Au-delà des mots de Barbara, Gérard Depardieu a aussi conquis le public avec son humour débonnaire, loin du personnage controversé qu’il véhicule.

Impérial Depardieu!

CRITIQUE / On connaît Gérard Depardieu l’acteur, l’inoubliable interprète de Cyrano de Bergerac et de Jean de Florette. Depardieu le chanteur n’a certes pas une voix à tout casser, mais celle qui a résonné entre les murs du Grand Théâtre, mardi soir, en hommage à sa grande et regrettée amie Barbara, est de celle qu’on n’oublie jamais. Toute en douceur, presque en murmures, parfois impétueuse, mais jamais dépourvue d’émotions.

Tout de noir vêtu, cette couleur d’une «luminosité sublime» qu’affectionnait la disparue, Depardieu s’est fait impérial tout au long d’une soirée qui a complètement séduit l’assistance par son souffle poétique. Presque deux heures d’un recueillement de tous les instants, brisé seulement par des applaudissements nourris. 

Barbara est morte il y a plus de 20 ans, mais de toute évidence, Depardieu porte encore le deuil de celle avec qui il a partagé l’affiche en 1986, au Zénith de Paris, dans Lily Passion. À chaque chanson, son émotion. À chaque chanson, au total plus d’une vingtaine, son souvenir que la star a livré avec une tendresse jamais démentie et une puissante théâtralité dans les mots.

À commencer par une reprise de Drouot où Depardieu a rappelé la mise aux enchères, deux ans avant sa mort, des objets de Barbara. Ses mots ont frappé fort. «Ce que vous vendez là, c’est mon passé à moi.»

Le soleil noir, La solitude, Au bois de Saint-Amand, Emmène-moi, Mon enfance, aussi À force de (composé par le défunt fils de Depardieu, Guillaume), l’âme de Barbara était omniprésente, mariée le temps d’une soirée à celle de son colossal ami. C’est une rose rouge à la main, cueillie à même un bouquet lancé sur scène, qu’il a repris la chanson engagée Gottingen.

Le dernier droit du spectacle a donné lieu à un tsunami d’émotions, alors que Depardieu a entamé coup sur coup, derrière le piano, dans un éclairage rougeâtre, L’aigle noir, suivis de Nantes et d’un autre morceau incontournable, Dis quand reviendras-tu? Un ange passe, un autre et un autre.

Au-delà des mots de Barbara, Depardieu a aussi conquis le public avec son humour débonnaire, loin du personnage controversé qu’il véhicule. Une petite allusion politique, avec un spassiba (merci, en russe) suivis de quelques mots sur le prochain sommet du G7, «avec l’autre [Trump], bon courage!», mais c’est tout. Le reste n’a été affaire que de musique, de souvenirs, de sentiments.

Deux fois La petite cantate

C’est avec un respect hors du commun qu’il a livré de touchants remerciements, son choix de mots témoignant de sa sincérité d’être revenu en sol québécois, là «où il y a de grands chanteurs et de grandes voix». Fidèle compagnon de scène de Barbara pendant 17 ans, le pianiste Gérard Daguerre a été chaleureusement applaudie, avec raison, pour sa performance étincelante.

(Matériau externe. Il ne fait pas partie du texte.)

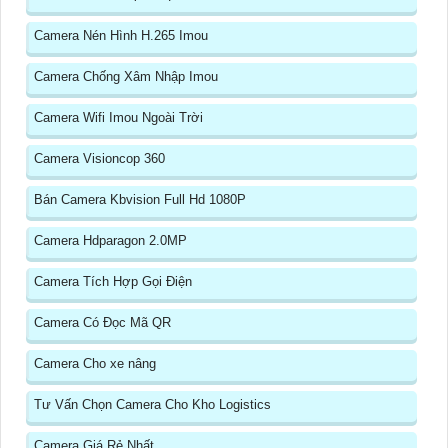
Camera Nén Hình H.265 Imou
Camera Chống Xâm Nhập Imou
Camera Wifi Imou Ngoài Trời
Camera Visioncop 360
Bán Camera Kbvision Full Hd 1080P
Camera Hdparagon 2.0MP
Camera Tích Hợp Gọi Điện
Camera Có Đọc Mã QR
Camera Cho xe nâng
Tư Vấn Chọn Camera Cho Kho Logistics
Camera Giá Rẻ Nhất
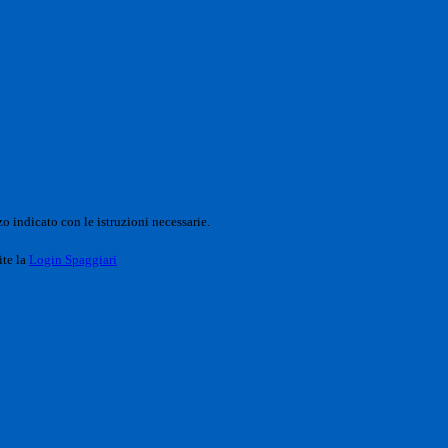
o indicato con le istruzioni necessarie.
ite la
Login Spaggiari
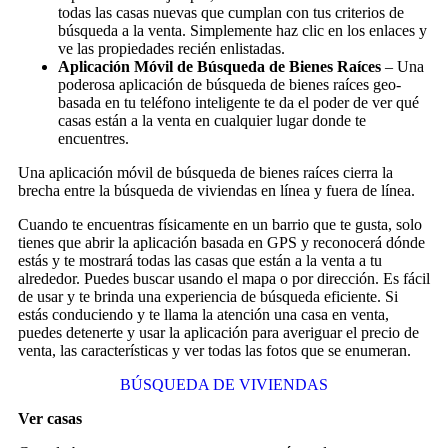
todas las casas nuevas que cumplan con tus criterios de
búsqueda a la venta. Simplemente haz clic en los enlaces y
ve las propiedades recién enlistadas.
Aplicación Móvil de Búsqueda de Bienes Raíces
– Una
poderosa aplicación de búsqueda de bienes raíces geo-
basada en tu teléfono inteligente te da el poder de ver qué
casas están a la venta en cualquier lugar donde te
encuentres.
Una aplicación móvil de búsqueda de bienes raíces cierra la
brecha entre la búsqueda de viviendas en línea y fuera de línea.
Cuando te encuentras físicamente en un barrio que te gusta, solo
tienes que abrir la aplicación basada en GPS y reconocerá dónde
estás y te mostrará todas las casas que están a la venta a tu
alrededor. Puedes buscar usando el mapa o por dirección. Es fácil
de usar y te brinda una experiencia de búsqueda eficiente. Si
estás conduciendo y te llama la atención una casa en venta,
puedes detenerte y usar la aplicación para averiguar el precio de
venta, las características y ver todas las fotos que se enumeran.
BÚSQUEDA DE VIVIENDAS
Ver casas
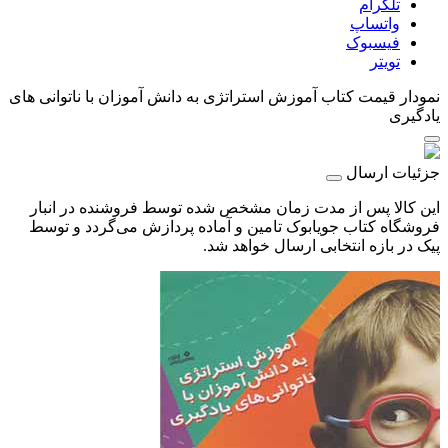
تلگرام
واتساپ
فیسبوک
تویتر
نمودار قیمت
کتاب آموزش استراتژی به دانش آموزان با ناتوانی های
یادگیری
جزئیات ارسال
این کالا پس از مدت زمان مشخص شده توسط فروشنده در انبار
فروشگاه کتاب جویابوک تامین و آماده پردازش می‌گردد و توسط
پیک در بازه انتخابی ارسال خواهد شد.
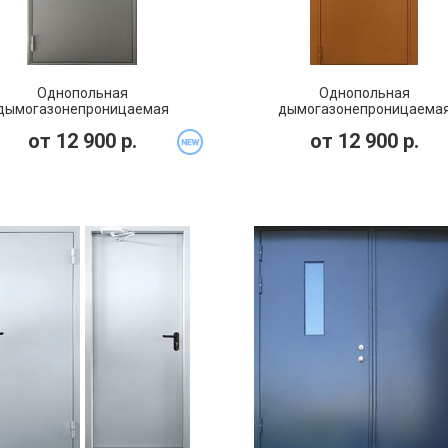
Однопольная
Однопольная
дымогазонепроницаемая
дымогазонепроницаема
ротивопожарная дверь со
противопожарная дверь EIS
от
12 900
р.
от
12 900
р.
стеклом EIS 60 (PMD-013)
(PMD-012)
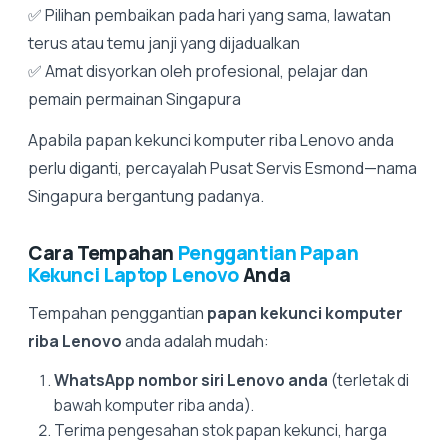
✅ Pilihan pembaikan pada hari yang sama, lawatan
terus atau temu janji yang dijadualkan
✅ Amat disyorkan oleh profesional, pelajar dan
pemain permainan Singapura
Apabila papan kekunci komputer riba Lenovo anda
perlu diganti, percayalah Pusat Servis Esmond—nama
Singapura bergantung padanya.
Cara Tempahan
Penggantian Papan
Kekunci Laptop Lenovo
Anda
Tempahan penggantian
papan kekunci komputer
riba Lenovo
anda adalah mudah:
WhatsApp nombor siri Lenovo anda
(terletak di
bawah komputer riba anda).
Terima pengesahan stok papan kekunci, harga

Et La petite cantate, vous demandez-vous? Oui, Depardieu l’a chantée, c’était écrit dans le ciel, deux fois en plus, après avoir expliqué que la chanson avait été écrite par Barbara lors du décès tragique, dans un accident de la route, de la jeune fiancée de Serge Lama.

La seconde fois, interprétée avec la foule en rappel, a clôturé un spectacle inoubliable livrée par un artiste d’exception. Le terme monstre sacré est ici on ne peut plus à propos.

«Si mi la ré si mi la ré si sol do fa… Vous êtes tous des voix formidables. Vous êtes tous des Céline Dion.»